There has to be some sense of pride or respectability left in us as a country, as a people. I wonder why they don't feel it. If they don't feel that sense of respect for the position of President now, how do they expect others to feel it if they ever become President? Is that part of our nation's history over now? Has the position of "Leader of the Free World" been so denigrated over the last ten to twenty years that it no longer carries any clout or respectability at all? What do we teach our children about our Presidents? That only the really old ones from one hundred years ago were good? That all the new ones are crazy stupid incapable rejects? Because that's exactly what the Children of America see and hear now all over the media. Depending on who your parents are, you either like or hate the President of the United States now?

As sad as it sounds, it's exactly what we are experiencing now as a country. The puppets on FOX appear just about as dumb, mean-spirited and alien-like as anything one would see in a sci-fi movie about "the future." And the lunatics on MSNBC seem like bitter sarcastic little hippie bitches. Each and every one of them competing for the "who's right" trophy of the evening. When in reality neither of them are right or wrong. They're just opinionated. And opinions are just about the last thing in the world we need right now in a post-September 11th America in a recession.

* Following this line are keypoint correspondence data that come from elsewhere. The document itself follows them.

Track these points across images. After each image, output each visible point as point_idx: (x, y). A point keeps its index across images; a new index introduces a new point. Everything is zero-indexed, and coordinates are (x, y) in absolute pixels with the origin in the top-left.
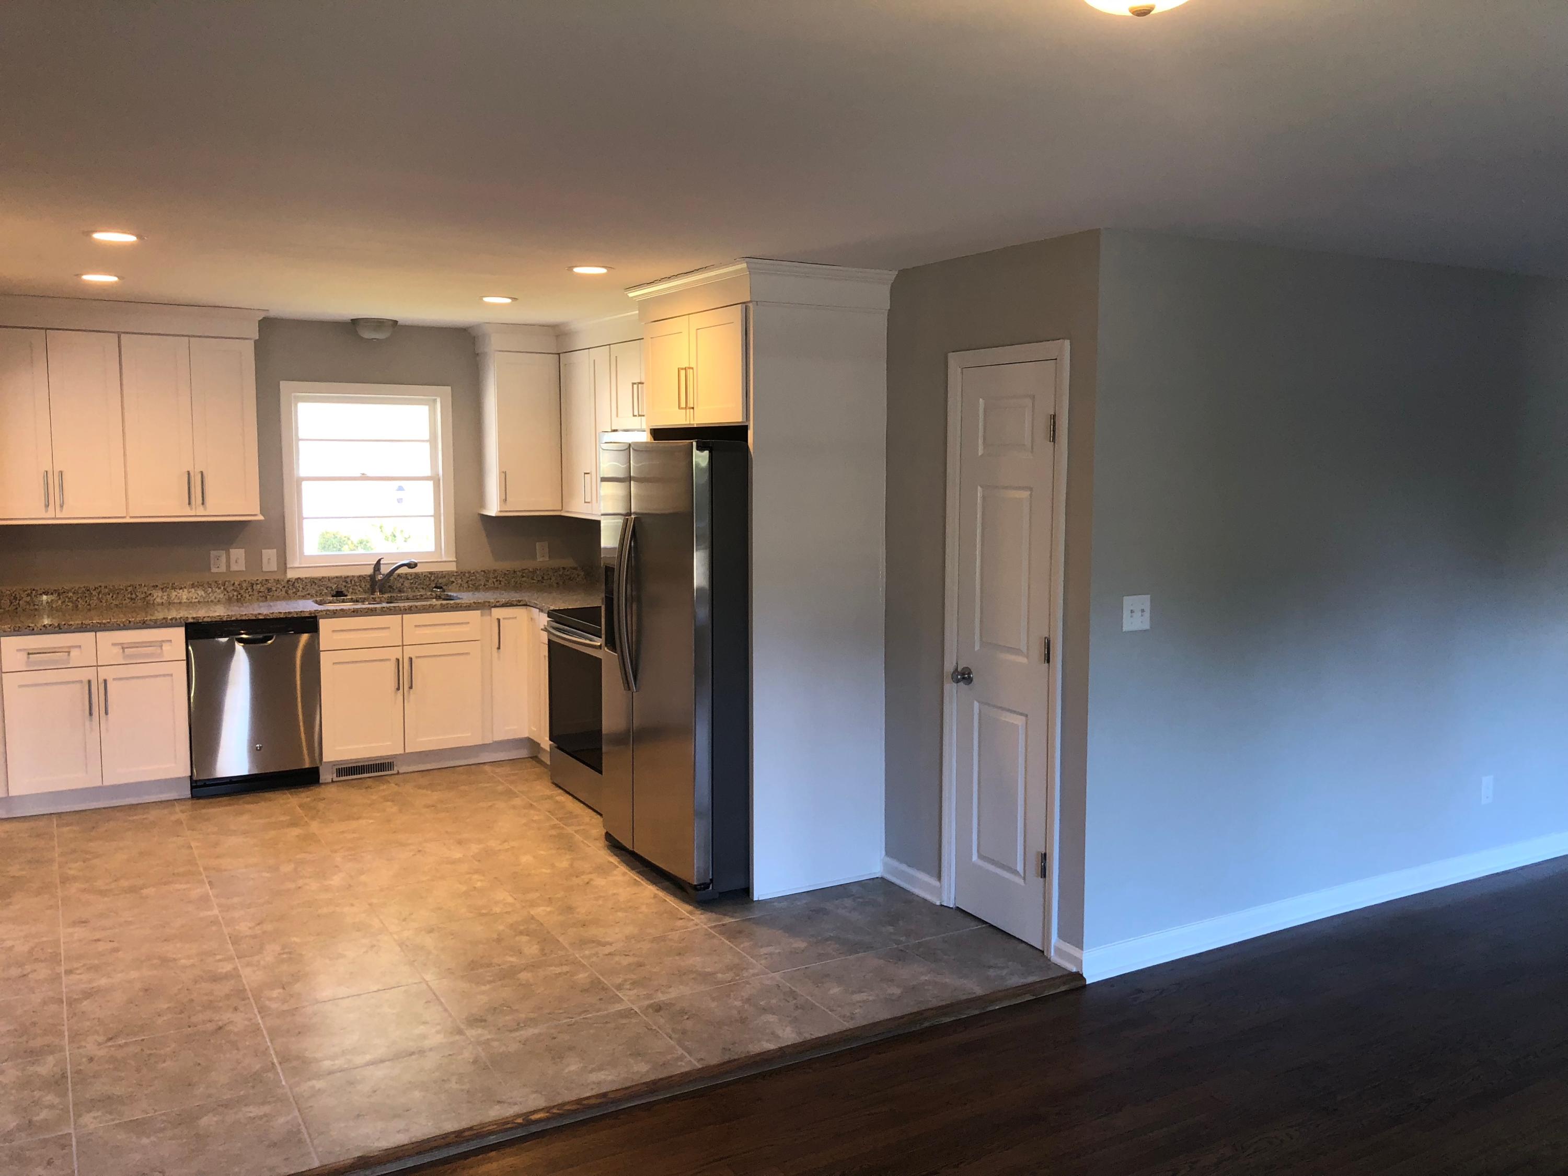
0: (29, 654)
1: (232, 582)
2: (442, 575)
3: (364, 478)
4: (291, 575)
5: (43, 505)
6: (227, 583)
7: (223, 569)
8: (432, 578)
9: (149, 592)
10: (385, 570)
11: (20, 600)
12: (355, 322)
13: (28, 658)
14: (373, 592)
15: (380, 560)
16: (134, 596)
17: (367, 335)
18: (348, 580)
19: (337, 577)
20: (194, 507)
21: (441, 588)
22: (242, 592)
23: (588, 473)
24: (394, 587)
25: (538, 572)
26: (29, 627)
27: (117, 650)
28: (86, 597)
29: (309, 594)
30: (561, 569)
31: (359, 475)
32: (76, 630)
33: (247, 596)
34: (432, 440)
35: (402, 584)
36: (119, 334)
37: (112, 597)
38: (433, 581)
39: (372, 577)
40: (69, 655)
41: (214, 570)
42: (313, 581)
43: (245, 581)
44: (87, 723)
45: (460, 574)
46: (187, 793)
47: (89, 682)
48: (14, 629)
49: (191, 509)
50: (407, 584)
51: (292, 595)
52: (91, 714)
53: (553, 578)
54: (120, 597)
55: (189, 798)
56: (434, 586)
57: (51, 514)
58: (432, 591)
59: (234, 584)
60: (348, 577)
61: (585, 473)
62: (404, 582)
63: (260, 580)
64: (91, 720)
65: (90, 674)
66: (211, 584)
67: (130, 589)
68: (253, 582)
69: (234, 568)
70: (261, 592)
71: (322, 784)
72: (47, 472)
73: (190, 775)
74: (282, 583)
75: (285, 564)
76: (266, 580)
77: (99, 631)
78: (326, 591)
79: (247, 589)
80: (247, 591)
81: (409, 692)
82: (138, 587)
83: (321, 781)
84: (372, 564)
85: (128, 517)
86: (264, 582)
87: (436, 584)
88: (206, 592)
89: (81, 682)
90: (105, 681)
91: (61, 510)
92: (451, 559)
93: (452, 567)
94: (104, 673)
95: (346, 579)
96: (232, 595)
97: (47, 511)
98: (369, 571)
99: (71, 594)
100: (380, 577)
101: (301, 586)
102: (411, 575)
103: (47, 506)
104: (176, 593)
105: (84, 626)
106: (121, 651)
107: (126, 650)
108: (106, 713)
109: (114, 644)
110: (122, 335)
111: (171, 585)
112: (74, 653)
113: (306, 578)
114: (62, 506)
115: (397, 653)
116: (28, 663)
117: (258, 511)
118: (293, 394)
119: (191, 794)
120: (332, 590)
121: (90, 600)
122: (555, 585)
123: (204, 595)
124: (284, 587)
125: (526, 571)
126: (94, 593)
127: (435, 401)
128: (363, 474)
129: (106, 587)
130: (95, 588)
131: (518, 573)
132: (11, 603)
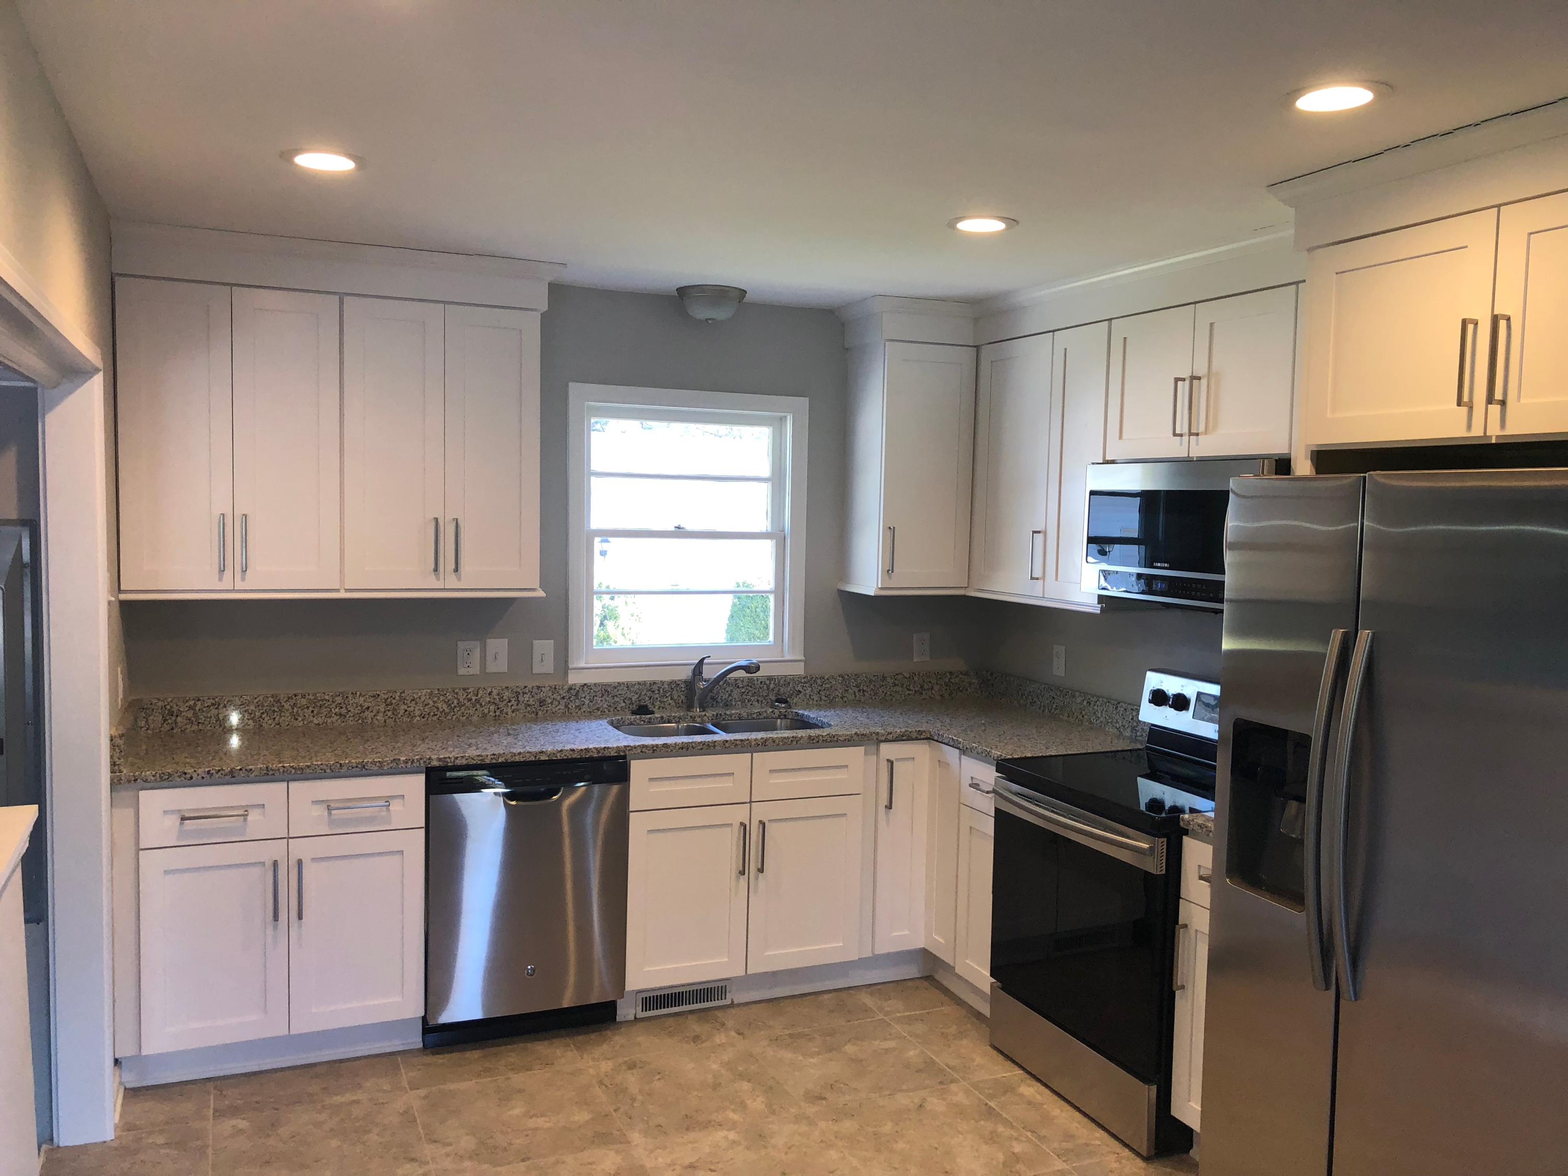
0: (183, 819)
1: (489, 690)
2: (786, 681)
3: (679, 533)
4: (574, 679)
5: (217, 570)
6: (481, 692)
7: (475, 669)
8: (772, 686)
9: (366, 705)
10: (710, 673)
11: (177, 716)
12: (683, 291)
13: (181, 824)
14: (690, 707)
15: (703, 659)
16: (344, 711)
17: (701, 312)
18: (655, 687)
19: (639, 684)
20: (442, 576)
21: (786, 702)
22: (502, 705)
23: (1039, 532)
24: (719, 700)
25: (916, 679)
26: (185, 773)
27: (321, 811)
28: (274, 711)
29: (598, 709)
30: (948, 674)
31: (673, 529)
32: (257, 778)
33: (510, 711)
34: (776, 479)
35: (730, 695)
36: (342, 296)
37: (313, 712)
38: (773, 690)
39: (689, 685)
40: (245, 820)
41: (462, 671)
42: (606, 690)
43: (507, 688)
44: (270, 931)
45: (809, 680)
46: (416, 1041)
47: (275, 864)
48: (161, 777)
49: (438, 579)
50: (736, 693)
51: (573, 710)
52: (276, 917)
53: (936, 688)
54: (324, 711)
55: (418, 1050)
56: (774, 698)
57: (227, 584)
58: (772, 706)
59: (490, 694)
60: (655, 683)
61: (1034, 532)
62: (732, 691)
63: (530, 686)
64: (275, 928)
65: (275, 850)
66: (457, 693)
67: (339, 700)
68: (519, 690)
69: (492, 668)
70: (529, 705)
71: (621, 1022)
72: (223, 515)
73: (423, 1014)
74: (561, 692)
75: (566, 662)
76: (538, 687)
77: (294, 780)
78: (624, 704)
79: (510, 701)
80: (510, 704)
81: (757, 878)
82: (350, 697)
83: (618, 1019)
84: (692, 664)
85: (342, 591)
86: (535, 690)
87: (777, 694)
88: (450, 705)
89: (263, 864)
90: (300, 863)
91: (243, 579)
92: (800, 658)
93: (799, 670)
94: (299, 849)
95: (651, 687)
96: (486, 711)
97: (220, 579)
98: (685, 674)
99: (252, 707)
100: (702, 685)
101: (588, 697)
102: (743, 681)
103: (222, 571)
104: (406, 707)
105: (271, 772)
106: (326, 813)
107: (333, 812)
108: (300, 917)
109: (315, 802)
110: (347, 299)
111: (399, 694)
112: (253, 816)
113: (595, 684)
114: (244, 571)
115: (740, 814)
116: (181, 833)
117: (536, 584)
118: (586, 403)
119: (423, 1041)
120: (632, 703)
121: (281, 716)
122: (939, 698)
123: (447, 710)
124: (563, 698)
125: (900, 677)
126: (287, 706)
127: (782, 420)
128: (679, 528)
129: (303, 696)
130: (289, 698)
131: (889, 679)
132: (165, 720)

So in a way, a big way, the perpetrators of September 11th, 2001 won. America is more broken than it's ever been. Add to that the mammoth debt President G.W. Bush racked up for two simultaneous wars and countless departments of National Security, throw in a few more trillion to bail out Obama's Wall Street cronies, and according to Defense Secretary Robert Gates, America is less safe now than it was pre-September 11th. It's a haunting proposition. One that we need to turn around immediately. Maybe at least in that, those of us who are Independents, who still actually love America rather than one of the two "Political Parties," we can once again feel that unity that we felt ten years ago today. There may be tens of millions of people spread all across this once great land of ours who feel angry bitter mean spirited and blindly partisan. But there are still plenty of those of us who just want to get along and see America great once again. If anything good could possibly come out of the horrendous disaster we experienced on September 11, 2001, if that is even a possibility, then it is most likely the memory of how unified we all felt as Americans that day and the following few weeks. We are capable of it. It's in our blood. And it's in the blood that soaks the earth beneath our feet. God pray we feel it again soon.